Soon a slight outline of a ridge appeared through the fog, realizing that this was the ridge between the Price Glacier and the North Face, I stood there in hopes of a view - giving the probable cornice some berth. My hopes were answered and the clouds below broke momentarily in a moving window of tiny trees four and a half thousand feet of cliffy terrain below.

Now that I knew where I was, I skied the ridge down to the North Face -- the way remained immersed in foggy cloudiness, I kept enough distance from the edge for safety, but close enough to give me some bearing. visibility of rocks and other defining features intermittently varied from about 10 to 20 feet. Reaching the entrance to the North Face, I took shelter in the interesting rock/glacier alcove, protected from the wind - waiting for brighter skies.

It became apparent that the clouds were not going to blow over. A group had skied the North Face within the last few days, and what was left of their tracks gave some contrast and texture that made it easier to differentiate the snow from air. I dropped in and found excellent snow on the steep headwall, below the headwall recent winds had scoured the slopes exposing the raincrust layer, that in good judgment-necessitated survival skiing. The clouds broke momentarily, giving much appreciated opportunity to find the entrance of the hidden couloir.

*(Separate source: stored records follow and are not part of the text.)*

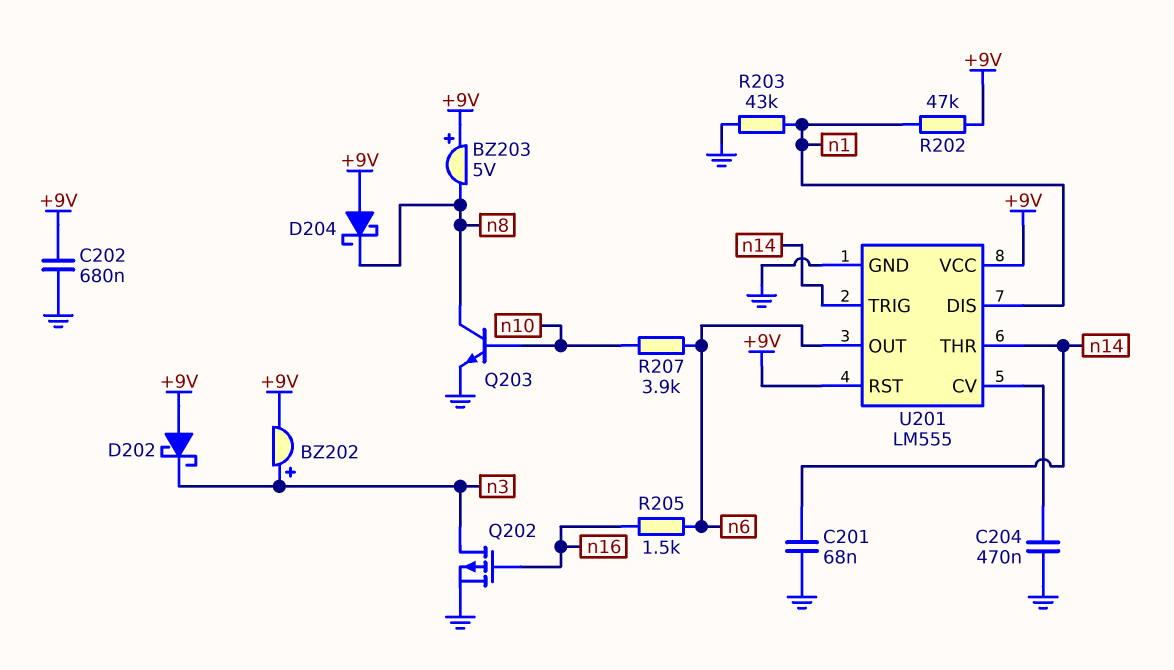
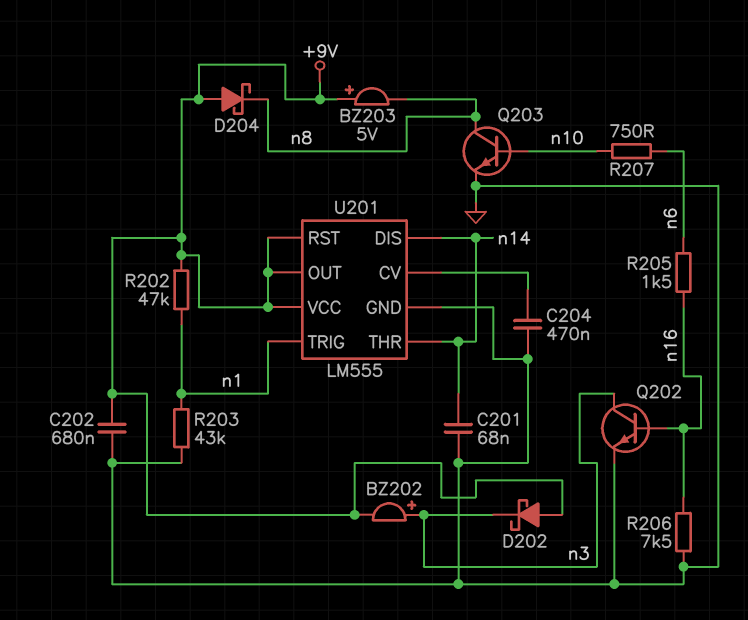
Q202: PMOS (G n16, D n3, S GND) -> NPN (B n16, C n3, E GND)
R206: none -> 7.5k (GND, n16)
R207: 3.9k (n6, n10) -> 750 (n6, n10)
U201 pin DIS: n1 -> n14
U201 pin OUT: n6 -> +9V
U201 pin TRIG: n14 -> n1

The base of the cloud deck approximately met the elevation of the couloir entrance. It's walls scenically framed the Hanging Glacier's ice cliff, the serrated upper arm, and the visible lower flanks of Mount Baker. Snow in the couloir was highly variable, windboard, breakable wind crust, and fun powder for the lower portion.

The couloir ends in a cliff that I had planned on rappelling, and had come prepared for with a 36 meter 8 mil, a 36 meter tag line, and a healthy assortment of rock, snow and ice protection - none of which proved to be necessary because there was an option to easily exit via a 15 foot ice traverse (probably skiable with more snow). The crux of the traverse was a steep shelf with very little purchase for the tools, but solid enough for the pons. The NW Couloir had changed character since Sunday, it had morphed into a variety of less than ideal-for-skiing snow forms.